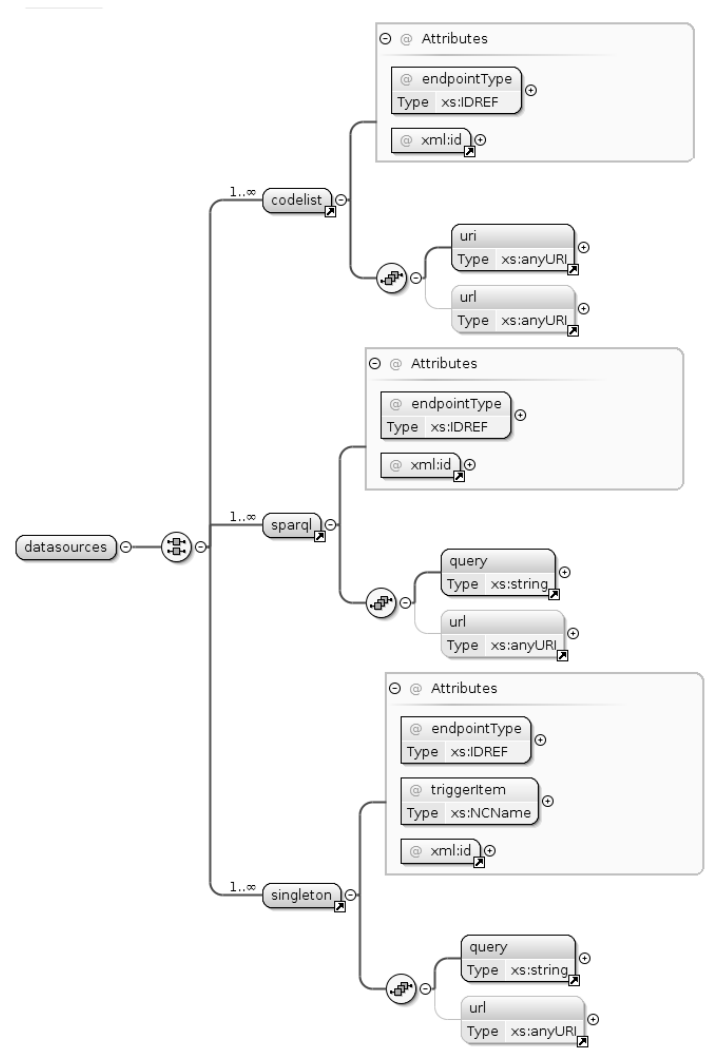
Figure 4. The datasource schema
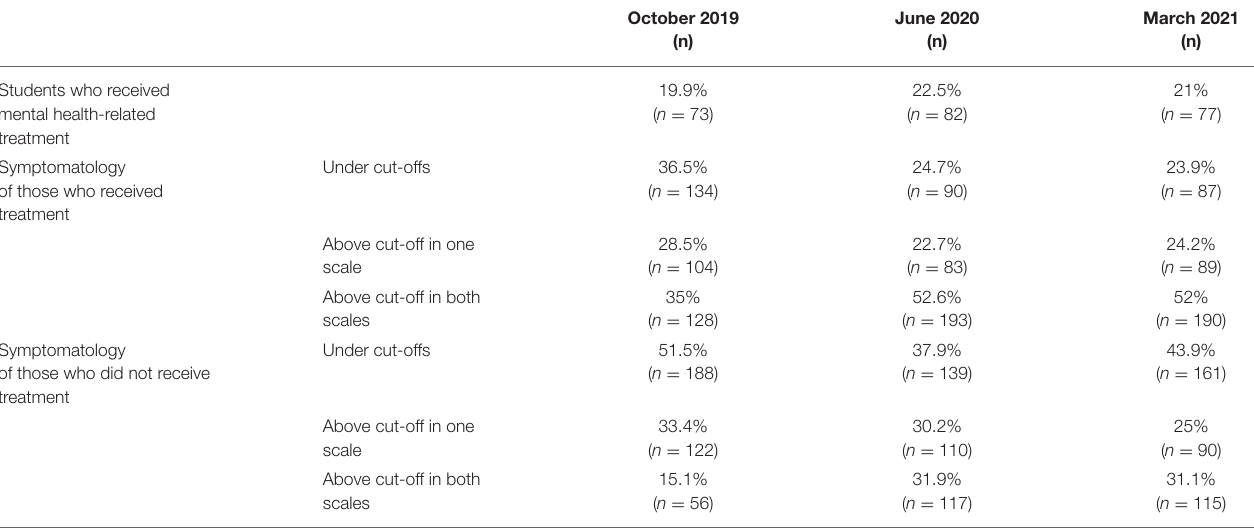
TABLE 3 | Global treatment proportions throughout time and according to clinical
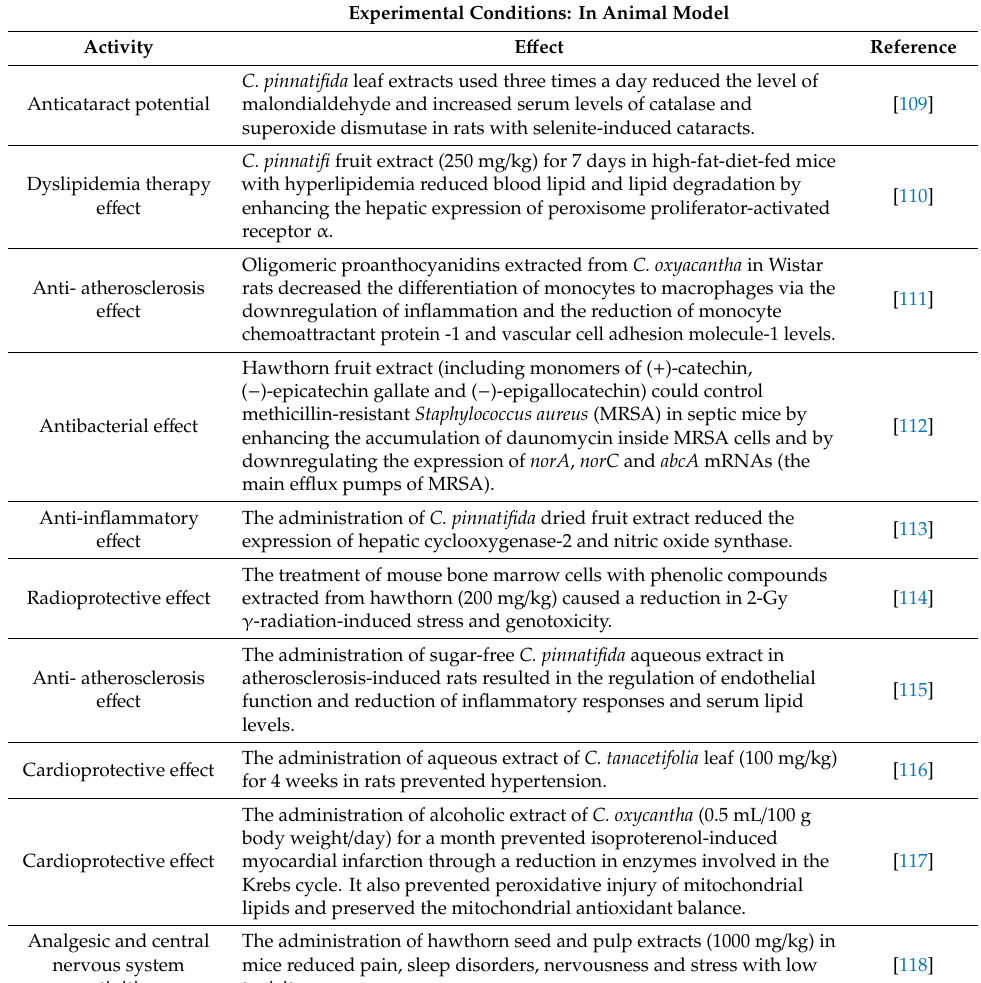
Table 3. The main studies in animals involving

□ □ □ □ □

Where the data contains an image, skip the image and copy everything else exactly as it appears.

Figure 4. The datasource schema
TABLE 3 | Global treatment proportions throughout time and according to clinical
Table 3. The main studies in animals involving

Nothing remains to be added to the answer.